Awesome ETF Analysis

A practical guide to ETF selection and analysis — expense ratio impact, tracking error measurement, tax efficiency, liquidity assessment, and Python tools for systematic comparison.

Why this list exists: As of 2026 there are 10,000+ ETFs globally. Most investors use 3–5 of them, yet the process of selecting those 3–5 is poorly documented in open-source tools. Morningstar and ETFdb are excellent but paywalled or ad-heavy. This list provides Python scripts and free data sources to systematically compare ETFs on the metrics that actually matter.

ETF Selection Framework

The decision sequence for choosing between similar ETFs:

Step 1: Define what you need
  → What index/exposure do you want?
  → Accumulating (no dividend) or distributing?
  → Account type (taxable vs. IRA)?

Step 2: Filter for adequate liquidity
  → AUM > $500M (minimum) or > $1B (preferred)

————

▶ COMPLETE THE FOLLOWING
(1) In the ETF guide, what asset size does Step 2 set as the minimum for adequate liquidity?
(2) Carry on writing the ETF guide from its last line.
The records have no connection to the ETF guide above.

————

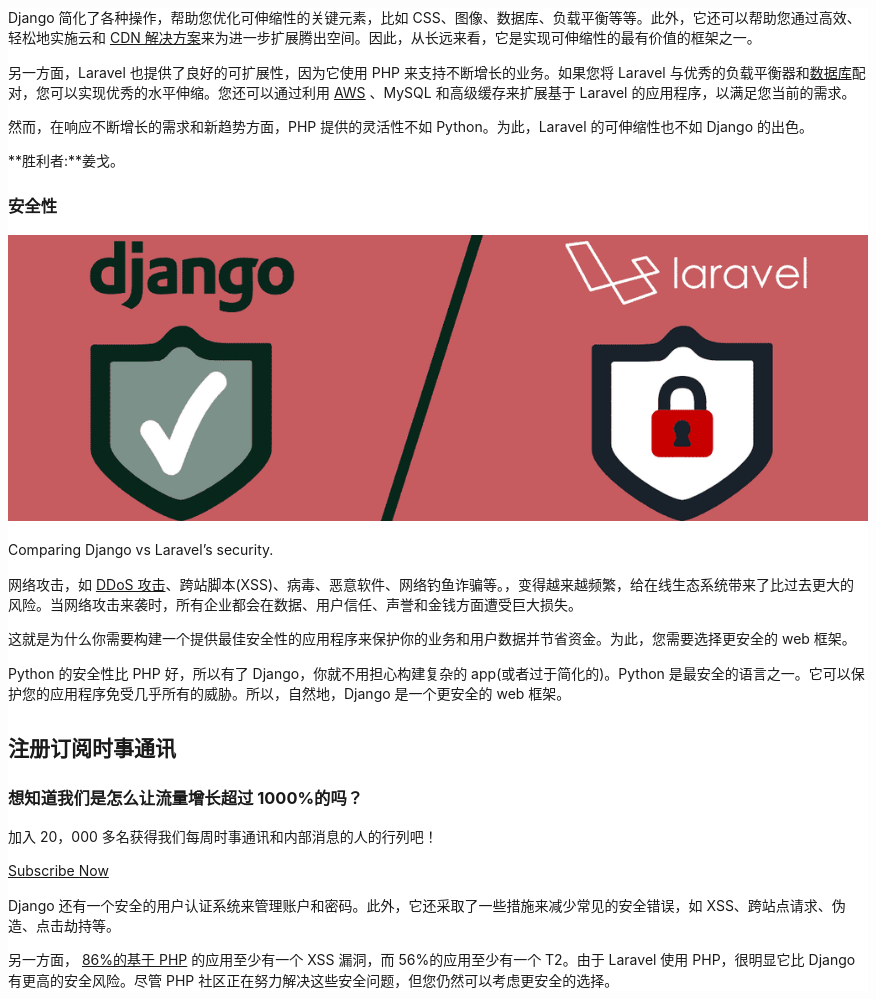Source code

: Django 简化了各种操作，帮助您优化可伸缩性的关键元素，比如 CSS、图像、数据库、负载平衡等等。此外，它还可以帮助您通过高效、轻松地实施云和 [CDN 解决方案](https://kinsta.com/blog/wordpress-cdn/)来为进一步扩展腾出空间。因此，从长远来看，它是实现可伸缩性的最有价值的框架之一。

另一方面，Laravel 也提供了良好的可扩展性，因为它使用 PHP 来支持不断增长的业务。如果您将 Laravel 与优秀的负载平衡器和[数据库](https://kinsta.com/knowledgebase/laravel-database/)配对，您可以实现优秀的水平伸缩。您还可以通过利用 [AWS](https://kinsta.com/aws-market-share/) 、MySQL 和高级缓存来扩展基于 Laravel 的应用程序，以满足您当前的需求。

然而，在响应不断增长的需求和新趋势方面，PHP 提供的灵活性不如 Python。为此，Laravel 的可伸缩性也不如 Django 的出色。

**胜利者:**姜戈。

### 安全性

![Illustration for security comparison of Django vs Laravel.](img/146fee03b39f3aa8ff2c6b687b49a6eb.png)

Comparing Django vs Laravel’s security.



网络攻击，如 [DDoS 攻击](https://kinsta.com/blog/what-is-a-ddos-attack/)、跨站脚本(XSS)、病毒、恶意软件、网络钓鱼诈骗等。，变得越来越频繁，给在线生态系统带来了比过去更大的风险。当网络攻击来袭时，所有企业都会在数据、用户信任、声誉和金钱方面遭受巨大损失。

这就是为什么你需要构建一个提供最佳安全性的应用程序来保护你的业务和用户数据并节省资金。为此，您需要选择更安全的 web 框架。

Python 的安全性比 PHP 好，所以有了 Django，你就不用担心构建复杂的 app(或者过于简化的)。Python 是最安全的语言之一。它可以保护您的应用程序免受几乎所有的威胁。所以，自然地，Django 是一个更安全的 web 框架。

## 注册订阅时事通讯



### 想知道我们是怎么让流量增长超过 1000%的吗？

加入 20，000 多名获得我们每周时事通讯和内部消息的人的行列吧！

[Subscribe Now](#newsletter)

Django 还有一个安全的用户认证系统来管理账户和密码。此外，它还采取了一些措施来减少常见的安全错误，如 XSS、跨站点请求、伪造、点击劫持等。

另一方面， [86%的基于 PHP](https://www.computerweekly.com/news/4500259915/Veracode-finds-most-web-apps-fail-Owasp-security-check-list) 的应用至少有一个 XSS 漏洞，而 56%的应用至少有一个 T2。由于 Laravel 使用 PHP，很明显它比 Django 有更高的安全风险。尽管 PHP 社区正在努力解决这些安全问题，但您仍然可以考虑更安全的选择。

————

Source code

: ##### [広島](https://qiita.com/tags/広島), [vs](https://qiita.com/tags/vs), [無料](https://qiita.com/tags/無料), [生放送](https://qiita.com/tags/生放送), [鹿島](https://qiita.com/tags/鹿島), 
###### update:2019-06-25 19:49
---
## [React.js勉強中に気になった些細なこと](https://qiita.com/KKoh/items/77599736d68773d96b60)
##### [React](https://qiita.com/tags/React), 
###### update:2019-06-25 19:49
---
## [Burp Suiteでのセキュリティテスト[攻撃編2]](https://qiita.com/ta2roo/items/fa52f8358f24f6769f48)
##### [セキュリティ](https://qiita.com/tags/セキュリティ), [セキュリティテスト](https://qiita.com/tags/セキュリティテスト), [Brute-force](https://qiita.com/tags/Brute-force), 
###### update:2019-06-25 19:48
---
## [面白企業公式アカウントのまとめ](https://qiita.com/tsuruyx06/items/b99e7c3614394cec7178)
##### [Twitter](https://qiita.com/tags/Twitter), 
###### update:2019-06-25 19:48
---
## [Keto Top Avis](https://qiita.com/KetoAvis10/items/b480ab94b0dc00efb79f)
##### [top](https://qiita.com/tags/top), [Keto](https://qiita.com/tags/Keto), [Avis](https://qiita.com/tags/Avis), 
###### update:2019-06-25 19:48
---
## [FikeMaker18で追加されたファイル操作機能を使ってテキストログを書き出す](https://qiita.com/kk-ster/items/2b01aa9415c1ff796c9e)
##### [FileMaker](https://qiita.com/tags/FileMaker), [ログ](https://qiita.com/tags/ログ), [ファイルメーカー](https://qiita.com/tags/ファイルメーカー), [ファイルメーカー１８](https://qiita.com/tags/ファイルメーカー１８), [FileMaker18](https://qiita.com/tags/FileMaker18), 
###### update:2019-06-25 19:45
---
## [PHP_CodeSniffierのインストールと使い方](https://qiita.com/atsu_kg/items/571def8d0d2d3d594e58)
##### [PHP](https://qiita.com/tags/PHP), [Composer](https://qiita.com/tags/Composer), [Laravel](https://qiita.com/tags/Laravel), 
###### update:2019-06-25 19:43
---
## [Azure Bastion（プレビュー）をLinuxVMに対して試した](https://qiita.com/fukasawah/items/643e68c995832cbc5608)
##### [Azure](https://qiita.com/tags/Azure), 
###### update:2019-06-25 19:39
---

————

▶ ANSWERS PROVIDED
(1) AUM above $500 million, with more than $1 billion preferred.

(2)
  → Average daily volume > 100,000 shares
  → Bid-ask spread < 0.10% for large-caps, < 0.20% for others

Step 3: Compare expense ratios among survivors
  → Difference of 0.05% compounds to real money over decades

Step 4: Check tracking difference (not just tracking error)
  → Tracking difference = actual annual return vs. index annual return
  → A negative tracking difference (ETF outperforms its index) is possible due to securities lending

Step 5: Assess tax efficiency in taxable accounts
  → Capital gains distribution history (past 5 years)
  → Dividend tax treatment (qualified vs. ordinary)
  → ETF structure (open-end vs. UIT vs. grantor trust)

Step 6: Verify index methodology
  → Market-cap weighted vs. equal-weighted vs. fundamental-weighted
  → Rebalancing frequency and reconstitution rules

Critical ETF Metrics Explained

Expense Ratio (ER)

The annual fee deducted from assets. The most important factor for long-term, passive ETFs.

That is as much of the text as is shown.